Melatonin Induced Schwann Cell Proliferation and Dedifferentiation Through NF-ĸB, FAK-Dependent but Src-Independent Pathways.

Background: Peripheral nerve injury (PNI) is a common condition that compromises motor and sensory functions. Peripheral nerves are known to have regenerative capability and the pineal hormone, melatonin, is known to aid nerve regeneration. However, the role of Schwann cells and the pathways involved remain unclear. Thus, the aim of this study is to identify the effects of melatonin on Schwann cell proliferation, dedifferentiation, and the involvement of nuclear factor kappa light chain enhancer of activated B cells (NF-ĸB), focal adhesion kinase (FAK) and proto-oncogene tyrosine-protein kinase, Src pathways in this process.

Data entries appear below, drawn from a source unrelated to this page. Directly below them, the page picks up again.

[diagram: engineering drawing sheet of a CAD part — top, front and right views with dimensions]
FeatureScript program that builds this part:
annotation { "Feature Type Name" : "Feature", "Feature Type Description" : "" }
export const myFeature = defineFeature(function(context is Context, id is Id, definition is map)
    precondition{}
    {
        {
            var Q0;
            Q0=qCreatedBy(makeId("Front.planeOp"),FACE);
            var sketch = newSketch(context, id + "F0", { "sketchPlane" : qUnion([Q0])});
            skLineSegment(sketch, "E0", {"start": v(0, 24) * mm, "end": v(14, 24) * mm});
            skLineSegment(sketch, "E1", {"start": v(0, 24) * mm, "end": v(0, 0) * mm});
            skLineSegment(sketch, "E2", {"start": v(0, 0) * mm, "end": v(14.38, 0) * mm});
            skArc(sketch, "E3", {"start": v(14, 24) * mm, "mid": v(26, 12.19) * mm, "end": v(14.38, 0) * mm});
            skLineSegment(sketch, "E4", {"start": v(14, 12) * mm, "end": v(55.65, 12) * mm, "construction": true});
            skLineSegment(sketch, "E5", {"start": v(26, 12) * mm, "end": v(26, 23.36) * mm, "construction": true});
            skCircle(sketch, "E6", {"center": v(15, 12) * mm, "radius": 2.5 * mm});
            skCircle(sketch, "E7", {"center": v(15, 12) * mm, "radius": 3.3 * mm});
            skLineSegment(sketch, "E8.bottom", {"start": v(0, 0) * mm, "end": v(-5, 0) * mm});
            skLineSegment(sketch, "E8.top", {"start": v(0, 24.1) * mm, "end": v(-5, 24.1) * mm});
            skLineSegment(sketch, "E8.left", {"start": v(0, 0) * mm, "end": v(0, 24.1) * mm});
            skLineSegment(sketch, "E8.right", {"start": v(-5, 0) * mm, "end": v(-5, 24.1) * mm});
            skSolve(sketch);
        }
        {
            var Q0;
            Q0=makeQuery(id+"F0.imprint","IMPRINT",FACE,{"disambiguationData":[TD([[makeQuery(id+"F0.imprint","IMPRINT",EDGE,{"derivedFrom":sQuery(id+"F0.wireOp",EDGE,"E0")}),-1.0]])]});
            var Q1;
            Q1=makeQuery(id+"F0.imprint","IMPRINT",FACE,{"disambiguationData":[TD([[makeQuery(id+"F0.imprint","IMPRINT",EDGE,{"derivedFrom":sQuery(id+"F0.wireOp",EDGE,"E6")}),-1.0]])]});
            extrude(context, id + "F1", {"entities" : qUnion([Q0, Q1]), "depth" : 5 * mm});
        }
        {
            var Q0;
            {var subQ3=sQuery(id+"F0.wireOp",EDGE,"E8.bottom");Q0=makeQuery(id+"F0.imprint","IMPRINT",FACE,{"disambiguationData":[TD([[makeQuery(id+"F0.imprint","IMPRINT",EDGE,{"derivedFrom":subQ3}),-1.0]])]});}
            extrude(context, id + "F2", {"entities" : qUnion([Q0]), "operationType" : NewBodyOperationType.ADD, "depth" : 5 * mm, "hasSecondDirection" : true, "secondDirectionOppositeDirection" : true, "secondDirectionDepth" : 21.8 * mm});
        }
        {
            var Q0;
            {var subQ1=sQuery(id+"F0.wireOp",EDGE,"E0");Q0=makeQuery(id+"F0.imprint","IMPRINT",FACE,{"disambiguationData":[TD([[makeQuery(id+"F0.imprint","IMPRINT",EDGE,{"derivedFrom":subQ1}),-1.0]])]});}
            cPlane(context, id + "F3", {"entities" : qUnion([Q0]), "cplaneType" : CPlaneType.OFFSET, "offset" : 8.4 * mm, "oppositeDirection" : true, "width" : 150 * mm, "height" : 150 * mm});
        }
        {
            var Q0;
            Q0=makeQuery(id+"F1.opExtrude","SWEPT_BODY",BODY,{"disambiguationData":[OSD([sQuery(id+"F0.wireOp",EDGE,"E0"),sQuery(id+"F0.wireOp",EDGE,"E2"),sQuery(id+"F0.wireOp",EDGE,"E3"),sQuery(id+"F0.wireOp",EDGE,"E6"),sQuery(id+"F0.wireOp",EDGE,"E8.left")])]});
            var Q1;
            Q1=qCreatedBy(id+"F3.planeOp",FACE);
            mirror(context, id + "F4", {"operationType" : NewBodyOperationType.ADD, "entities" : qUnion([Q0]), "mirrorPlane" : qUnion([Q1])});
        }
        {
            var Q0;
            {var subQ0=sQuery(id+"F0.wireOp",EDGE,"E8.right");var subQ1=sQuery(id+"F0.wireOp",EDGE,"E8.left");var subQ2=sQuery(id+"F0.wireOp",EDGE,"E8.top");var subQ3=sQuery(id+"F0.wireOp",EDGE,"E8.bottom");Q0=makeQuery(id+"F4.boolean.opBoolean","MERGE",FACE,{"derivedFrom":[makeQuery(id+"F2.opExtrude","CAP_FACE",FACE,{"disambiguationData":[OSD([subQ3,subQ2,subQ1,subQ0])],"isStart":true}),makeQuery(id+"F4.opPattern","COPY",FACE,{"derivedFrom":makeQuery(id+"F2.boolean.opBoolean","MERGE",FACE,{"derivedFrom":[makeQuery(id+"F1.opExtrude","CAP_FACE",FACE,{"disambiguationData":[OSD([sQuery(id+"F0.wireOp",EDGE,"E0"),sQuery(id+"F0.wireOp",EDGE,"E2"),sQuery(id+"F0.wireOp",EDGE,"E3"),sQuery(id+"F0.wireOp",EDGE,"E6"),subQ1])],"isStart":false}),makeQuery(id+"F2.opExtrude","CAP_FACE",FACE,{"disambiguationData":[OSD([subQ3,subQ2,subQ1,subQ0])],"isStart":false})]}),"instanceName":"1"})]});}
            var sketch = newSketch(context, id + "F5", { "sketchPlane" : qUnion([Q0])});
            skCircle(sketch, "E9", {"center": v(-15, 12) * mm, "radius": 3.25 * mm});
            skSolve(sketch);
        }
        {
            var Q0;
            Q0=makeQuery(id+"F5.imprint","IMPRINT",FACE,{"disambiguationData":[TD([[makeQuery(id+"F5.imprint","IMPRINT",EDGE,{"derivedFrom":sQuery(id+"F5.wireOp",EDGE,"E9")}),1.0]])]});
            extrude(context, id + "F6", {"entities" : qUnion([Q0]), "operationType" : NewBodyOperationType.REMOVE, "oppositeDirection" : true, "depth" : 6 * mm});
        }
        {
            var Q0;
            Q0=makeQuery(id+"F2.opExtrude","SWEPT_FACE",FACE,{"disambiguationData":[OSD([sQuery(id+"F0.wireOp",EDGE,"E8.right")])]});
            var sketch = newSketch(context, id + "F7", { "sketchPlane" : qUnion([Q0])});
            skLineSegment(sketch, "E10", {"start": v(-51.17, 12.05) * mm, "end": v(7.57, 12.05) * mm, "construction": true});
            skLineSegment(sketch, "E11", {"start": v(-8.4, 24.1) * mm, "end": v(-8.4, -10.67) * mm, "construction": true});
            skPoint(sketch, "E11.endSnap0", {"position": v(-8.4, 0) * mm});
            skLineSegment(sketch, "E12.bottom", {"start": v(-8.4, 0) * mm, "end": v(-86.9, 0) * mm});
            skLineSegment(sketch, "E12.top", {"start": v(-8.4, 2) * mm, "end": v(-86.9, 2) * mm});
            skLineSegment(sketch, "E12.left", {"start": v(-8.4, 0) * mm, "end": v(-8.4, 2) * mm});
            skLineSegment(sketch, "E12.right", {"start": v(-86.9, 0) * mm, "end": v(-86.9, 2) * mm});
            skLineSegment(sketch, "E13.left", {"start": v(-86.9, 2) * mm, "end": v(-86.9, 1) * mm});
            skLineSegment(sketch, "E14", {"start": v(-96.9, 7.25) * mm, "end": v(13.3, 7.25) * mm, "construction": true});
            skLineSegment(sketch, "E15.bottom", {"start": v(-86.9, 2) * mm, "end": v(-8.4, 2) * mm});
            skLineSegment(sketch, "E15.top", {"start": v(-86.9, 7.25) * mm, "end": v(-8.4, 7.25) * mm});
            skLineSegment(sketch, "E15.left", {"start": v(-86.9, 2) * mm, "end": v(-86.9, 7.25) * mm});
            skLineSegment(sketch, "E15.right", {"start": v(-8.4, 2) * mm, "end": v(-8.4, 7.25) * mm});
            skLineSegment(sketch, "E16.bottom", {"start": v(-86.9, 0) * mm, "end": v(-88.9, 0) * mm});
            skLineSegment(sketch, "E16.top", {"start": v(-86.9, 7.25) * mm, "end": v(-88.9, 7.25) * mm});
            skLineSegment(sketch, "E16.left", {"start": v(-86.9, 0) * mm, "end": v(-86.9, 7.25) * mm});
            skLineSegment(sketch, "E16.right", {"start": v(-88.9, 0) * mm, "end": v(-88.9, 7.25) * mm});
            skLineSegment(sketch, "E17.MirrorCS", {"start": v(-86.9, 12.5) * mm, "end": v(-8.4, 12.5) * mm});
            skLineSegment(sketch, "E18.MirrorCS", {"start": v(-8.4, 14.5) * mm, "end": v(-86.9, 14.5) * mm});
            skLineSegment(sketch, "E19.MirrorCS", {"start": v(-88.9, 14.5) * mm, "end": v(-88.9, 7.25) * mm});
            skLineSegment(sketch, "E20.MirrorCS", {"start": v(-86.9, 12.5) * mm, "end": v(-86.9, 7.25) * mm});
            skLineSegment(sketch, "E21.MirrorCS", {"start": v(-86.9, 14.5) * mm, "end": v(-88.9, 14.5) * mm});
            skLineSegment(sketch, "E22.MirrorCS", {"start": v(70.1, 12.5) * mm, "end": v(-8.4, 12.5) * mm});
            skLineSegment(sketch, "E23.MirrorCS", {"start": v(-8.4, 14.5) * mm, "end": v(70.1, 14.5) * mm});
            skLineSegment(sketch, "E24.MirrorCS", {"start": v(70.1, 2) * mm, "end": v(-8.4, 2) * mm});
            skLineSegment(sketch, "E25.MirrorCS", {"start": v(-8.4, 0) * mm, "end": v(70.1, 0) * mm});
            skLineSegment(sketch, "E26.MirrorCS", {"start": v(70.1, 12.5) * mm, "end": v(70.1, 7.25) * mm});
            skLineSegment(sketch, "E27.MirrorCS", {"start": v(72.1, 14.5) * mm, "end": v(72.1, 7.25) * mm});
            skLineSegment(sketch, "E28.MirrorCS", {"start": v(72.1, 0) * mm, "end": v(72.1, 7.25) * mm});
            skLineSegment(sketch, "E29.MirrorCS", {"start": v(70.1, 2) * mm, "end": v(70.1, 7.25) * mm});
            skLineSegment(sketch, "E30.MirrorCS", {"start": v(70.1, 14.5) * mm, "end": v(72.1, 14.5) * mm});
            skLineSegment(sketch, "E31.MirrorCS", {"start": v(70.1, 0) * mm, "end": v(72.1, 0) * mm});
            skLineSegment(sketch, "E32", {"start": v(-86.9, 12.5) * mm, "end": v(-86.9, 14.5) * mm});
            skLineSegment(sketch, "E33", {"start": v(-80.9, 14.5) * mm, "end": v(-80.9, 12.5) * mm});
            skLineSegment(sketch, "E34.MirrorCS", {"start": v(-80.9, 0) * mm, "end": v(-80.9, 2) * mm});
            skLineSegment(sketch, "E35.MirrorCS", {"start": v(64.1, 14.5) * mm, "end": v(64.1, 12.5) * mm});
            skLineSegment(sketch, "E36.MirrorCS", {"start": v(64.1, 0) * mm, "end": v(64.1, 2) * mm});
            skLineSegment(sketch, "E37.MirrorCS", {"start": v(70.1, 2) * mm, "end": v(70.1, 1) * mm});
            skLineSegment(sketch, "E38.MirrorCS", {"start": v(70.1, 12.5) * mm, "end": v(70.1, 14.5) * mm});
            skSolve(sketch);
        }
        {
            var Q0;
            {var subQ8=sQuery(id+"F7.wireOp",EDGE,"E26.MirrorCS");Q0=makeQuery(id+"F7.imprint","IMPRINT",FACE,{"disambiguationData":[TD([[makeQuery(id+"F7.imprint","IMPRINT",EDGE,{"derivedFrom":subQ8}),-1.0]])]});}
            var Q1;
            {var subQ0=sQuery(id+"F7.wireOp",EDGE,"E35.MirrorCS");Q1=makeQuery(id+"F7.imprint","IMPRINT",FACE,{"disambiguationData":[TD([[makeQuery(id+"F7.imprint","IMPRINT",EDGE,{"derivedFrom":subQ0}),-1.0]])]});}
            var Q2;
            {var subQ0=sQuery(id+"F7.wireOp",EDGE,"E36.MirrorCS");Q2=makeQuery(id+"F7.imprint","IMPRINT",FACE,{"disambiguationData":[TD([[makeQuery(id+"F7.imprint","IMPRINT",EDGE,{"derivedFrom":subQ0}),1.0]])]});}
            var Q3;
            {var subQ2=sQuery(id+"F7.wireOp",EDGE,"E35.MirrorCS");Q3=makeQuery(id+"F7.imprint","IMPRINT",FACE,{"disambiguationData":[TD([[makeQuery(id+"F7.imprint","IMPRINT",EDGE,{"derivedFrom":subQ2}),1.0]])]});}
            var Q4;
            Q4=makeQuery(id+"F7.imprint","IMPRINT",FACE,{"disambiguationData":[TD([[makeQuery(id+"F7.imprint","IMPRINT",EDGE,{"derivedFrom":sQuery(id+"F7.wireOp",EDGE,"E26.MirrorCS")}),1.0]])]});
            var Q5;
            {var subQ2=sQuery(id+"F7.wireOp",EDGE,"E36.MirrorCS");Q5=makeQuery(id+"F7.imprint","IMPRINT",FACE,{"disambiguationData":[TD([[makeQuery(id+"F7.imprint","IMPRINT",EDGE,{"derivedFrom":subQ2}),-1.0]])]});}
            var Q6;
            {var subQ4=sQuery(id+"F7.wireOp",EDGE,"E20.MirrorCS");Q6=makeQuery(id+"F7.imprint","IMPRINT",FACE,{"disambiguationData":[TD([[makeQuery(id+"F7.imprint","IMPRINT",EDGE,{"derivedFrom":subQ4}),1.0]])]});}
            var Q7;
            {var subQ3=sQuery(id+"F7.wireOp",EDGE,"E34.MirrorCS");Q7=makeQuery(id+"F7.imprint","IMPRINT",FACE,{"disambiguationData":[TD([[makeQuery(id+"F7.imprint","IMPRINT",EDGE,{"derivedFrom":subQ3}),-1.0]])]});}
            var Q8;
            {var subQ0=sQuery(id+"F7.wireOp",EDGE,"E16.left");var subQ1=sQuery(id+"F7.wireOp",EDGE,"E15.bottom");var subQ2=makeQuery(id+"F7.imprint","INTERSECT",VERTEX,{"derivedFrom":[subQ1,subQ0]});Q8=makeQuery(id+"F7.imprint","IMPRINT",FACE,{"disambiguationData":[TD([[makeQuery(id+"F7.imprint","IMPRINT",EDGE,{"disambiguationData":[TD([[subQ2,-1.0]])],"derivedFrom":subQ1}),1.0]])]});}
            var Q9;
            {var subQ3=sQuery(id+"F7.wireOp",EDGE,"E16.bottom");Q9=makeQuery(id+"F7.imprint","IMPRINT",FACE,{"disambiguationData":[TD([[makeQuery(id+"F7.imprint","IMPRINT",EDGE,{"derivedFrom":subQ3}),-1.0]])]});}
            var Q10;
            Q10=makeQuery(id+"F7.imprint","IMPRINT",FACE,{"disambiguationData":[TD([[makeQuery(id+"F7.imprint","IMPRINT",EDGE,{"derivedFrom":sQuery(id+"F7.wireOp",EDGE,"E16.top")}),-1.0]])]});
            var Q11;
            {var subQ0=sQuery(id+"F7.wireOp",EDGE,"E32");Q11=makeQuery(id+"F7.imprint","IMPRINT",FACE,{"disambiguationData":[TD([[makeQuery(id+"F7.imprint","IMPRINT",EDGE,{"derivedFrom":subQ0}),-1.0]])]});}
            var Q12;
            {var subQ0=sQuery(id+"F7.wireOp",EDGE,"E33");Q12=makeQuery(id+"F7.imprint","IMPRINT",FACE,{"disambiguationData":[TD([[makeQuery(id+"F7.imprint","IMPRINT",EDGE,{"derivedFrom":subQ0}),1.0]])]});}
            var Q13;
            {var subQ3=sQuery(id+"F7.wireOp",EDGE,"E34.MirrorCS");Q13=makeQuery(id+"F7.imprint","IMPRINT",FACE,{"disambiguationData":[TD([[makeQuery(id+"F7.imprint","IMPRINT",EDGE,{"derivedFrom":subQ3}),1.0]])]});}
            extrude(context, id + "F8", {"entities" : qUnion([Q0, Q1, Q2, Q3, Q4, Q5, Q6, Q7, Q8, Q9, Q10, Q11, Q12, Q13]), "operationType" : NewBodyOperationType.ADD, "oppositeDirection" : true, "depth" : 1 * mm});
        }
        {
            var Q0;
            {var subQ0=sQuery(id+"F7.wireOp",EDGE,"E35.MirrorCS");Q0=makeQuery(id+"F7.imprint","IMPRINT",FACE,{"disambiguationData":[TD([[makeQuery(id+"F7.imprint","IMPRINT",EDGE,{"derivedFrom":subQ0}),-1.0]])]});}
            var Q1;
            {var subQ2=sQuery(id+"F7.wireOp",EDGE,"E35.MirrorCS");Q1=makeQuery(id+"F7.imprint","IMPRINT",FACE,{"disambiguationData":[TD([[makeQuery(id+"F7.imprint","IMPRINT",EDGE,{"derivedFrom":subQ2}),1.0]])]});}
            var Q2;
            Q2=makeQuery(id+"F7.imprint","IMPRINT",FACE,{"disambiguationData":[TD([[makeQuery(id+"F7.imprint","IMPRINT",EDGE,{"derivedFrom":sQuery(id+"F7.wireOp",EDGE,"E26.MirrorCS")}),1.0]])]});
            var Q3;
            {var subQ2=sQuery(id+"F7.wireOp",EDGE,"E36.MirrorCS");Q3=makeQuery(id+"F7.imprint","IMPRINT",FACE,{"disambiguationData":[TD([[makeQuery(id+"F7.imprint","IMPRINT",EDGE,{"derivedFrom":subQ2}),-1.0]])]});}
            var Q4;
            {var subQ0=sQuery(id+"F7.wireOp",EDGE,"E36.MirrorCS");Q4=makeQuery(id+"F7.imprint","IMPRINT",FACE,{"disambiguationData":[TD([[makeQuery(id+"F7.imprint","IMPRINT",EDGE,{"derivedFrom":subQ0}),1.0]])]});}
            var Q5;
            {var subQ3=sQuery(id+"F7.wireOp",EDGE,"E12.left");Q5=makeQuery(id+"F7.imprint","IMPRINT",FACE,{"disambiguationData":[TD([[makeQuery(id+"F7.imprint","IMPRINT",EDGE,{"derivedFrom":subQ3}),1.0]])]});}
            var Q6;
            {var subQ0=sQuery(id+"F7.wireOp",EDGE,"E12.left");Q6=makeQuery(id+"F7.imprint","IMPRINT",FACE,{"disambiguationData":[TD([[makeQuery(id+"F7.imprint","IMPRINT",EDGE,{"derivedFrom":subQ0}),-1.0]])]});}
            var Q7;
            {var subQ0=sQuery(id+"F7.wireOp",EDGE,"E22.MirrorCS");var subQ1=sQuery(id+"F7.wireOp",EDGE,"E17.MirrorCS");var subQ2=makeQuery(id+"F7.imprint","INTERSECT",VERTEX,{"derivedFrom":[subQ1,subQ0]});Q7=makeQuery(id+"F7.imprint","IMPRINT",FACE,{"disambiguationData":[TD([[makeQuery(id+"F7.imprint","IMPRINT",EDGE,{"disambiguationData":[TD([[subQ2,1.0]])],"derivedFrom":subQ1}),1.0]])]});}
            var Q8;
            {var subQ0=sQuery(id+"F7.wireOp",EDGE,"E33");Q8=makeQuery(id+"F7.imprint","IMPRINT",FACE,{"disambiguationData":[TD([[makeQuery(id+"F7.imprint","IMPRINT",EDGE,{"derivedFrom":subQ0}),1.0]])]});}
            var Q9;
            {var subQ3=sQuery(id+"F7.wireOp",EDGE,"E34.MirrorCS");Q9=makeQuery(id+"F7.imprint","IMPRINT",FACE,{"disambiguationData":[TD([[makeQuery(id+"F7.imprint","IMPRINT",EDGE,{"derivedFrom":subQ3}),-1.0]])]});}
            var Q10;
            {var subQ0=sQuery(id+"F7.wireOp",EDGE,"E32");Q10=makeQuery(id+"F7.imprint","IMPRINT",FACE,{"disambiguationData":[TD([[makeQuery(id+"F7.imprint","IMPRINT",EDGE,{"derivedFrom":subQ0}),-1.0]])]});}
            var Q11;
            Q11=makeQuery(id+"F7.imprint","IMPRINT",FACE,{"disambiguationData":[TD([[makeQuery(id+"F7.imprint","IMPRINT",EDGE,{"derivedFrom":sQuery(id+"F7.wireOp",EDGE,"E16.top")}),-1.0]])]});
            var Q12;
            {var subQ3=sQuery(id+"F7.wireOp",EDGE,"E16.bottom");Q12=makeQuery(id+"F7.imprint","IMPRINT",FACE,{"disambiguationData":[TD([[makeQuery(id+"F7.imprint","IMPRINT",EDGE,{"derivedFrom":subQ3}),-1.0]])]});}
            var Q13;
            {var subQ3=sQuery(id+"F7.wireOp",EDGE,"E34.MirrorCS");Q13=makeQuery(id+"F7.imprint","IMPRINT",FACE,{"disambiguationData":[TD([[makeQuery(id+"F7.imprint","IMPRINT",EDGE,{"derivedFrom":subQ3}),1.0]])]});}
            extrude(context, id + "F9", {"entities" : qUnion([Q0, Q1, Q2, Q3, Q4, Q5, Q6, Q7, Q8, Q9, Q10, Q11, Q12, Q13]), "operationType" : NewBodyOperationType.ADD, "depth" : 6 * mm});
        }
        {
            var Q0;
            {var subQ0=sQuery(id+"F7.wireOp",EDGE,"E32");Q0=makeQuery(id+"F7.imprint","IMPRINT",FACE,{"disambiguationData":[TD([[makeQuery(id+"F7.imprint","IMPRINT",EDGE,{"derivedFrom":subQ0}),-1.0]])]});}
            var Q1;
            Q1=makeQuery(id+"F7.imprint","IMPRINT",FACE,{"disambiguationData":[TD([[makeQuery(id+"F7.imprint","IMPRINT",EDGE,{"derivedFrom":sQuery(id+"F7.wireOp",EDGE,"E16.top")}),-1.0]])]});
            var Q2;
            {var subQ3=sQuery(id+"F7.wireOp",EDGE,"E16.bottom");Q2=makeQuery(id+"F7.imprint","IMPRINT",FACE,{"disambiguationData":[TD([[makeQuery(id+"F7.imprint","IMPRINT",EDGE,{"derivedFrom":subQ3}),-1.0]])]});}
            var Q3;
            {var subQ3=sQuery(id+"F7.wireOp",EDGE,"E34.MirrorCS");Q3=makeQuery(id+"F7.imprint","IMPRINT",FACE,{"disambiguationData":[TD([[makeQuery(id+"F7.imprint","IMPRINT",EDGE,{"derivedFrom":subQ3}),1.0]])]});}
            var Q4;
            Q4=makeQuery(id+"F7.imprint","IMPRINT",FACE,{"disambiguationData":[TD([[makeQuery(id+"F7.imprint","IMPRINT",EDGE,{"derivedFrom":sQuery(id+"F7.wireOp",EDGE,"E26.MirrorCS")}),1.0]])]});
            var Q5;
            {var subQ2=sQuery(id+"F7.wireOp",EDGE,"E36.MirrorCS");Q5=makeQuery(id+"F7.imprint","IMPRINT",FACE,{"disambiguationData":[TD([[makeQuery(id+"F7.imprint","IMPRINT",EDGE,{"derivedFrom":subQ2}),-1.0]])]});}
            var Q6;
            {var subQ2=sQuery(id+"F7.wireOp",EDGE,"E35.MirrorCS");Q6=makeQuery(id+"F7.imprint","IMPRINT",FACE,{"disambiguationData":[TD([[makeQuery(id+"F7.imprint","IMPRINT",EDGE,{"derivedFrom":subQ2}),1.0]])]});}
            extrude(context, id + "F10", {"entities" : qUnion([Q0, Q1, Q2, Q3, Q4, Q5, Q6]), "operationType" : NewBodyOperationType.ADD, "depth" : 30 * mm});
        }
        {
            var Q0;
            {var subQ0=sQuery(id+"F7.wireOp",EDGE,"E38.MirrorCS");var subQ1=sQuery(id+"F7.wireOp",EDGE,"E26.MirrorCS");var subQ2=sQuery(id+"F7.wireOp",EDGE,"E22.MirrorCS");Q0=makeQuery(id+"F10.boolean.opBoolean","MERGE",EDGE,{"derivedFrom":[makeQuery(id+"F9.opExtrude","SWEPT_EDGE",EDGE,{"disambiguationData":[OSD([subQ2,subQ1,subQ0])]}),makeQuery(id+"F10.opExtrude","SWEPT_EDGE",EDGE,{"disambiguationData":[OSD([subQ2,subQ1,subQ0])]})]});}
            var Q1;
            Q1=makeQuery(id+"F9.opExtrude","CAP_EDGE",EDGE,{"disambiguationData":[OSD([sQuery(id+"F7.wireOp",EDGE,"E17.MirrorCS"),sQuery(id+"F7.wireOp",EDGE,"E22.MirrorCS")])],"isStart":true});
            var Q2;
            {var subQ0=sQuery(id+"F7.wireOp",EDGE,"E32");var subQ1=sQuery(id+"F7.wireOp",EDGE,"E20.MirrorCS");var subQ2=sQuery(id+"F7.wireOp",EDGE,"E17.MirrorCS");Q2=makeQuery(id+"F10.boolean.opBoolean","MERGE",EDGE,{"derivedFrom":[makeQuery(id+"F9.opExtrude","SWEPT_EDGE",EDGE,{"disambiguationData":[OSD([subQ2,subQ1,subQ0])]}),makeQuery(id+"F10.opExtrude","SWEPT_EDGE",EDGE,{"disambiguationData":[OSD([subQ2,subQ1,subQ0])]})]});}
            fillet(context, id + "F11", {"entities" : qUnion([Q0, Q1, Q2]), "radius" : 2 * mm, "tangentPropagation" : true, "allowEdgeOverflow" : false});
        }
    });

Methods: Schwann cells was treated with melatonin and its proliferation and dedifferentiation were identified using MTT assay and immunofluorescence staining for SRY (sex determining region Y)-box 2 (SOX2). Next, the protein expressions of NF-ĸB, FAK and Src pathways were identified by Western blot.

Results: MTT results confirmed increased proliferation of Schwann cells with melatonin treatment, and it was highest at 10 μM melatonin. Immunofluorescent staining revealed an increase in the green fluorescence staining for SOX2 in melatonin-treated cells, showing enhanced dedifferentiation. Western blot assay revealed melatonin increased phospho-NF-ĸB (PNF-ĸB), IKK-α, FAK (D2R2E), phospho-FAK (Tyr 576/577 and Tyr 397) protein expressions as compared with control. However, Src (32G6), Lyn (C13F9), Fyn, Csk (C74C1) protein expressions were not increased as compared with control.

Conclusion: Melatonin promotes Schwann cell proliferation and dedifferentiation via NF-ĸB, FAK-dependent but Src-independent pathways.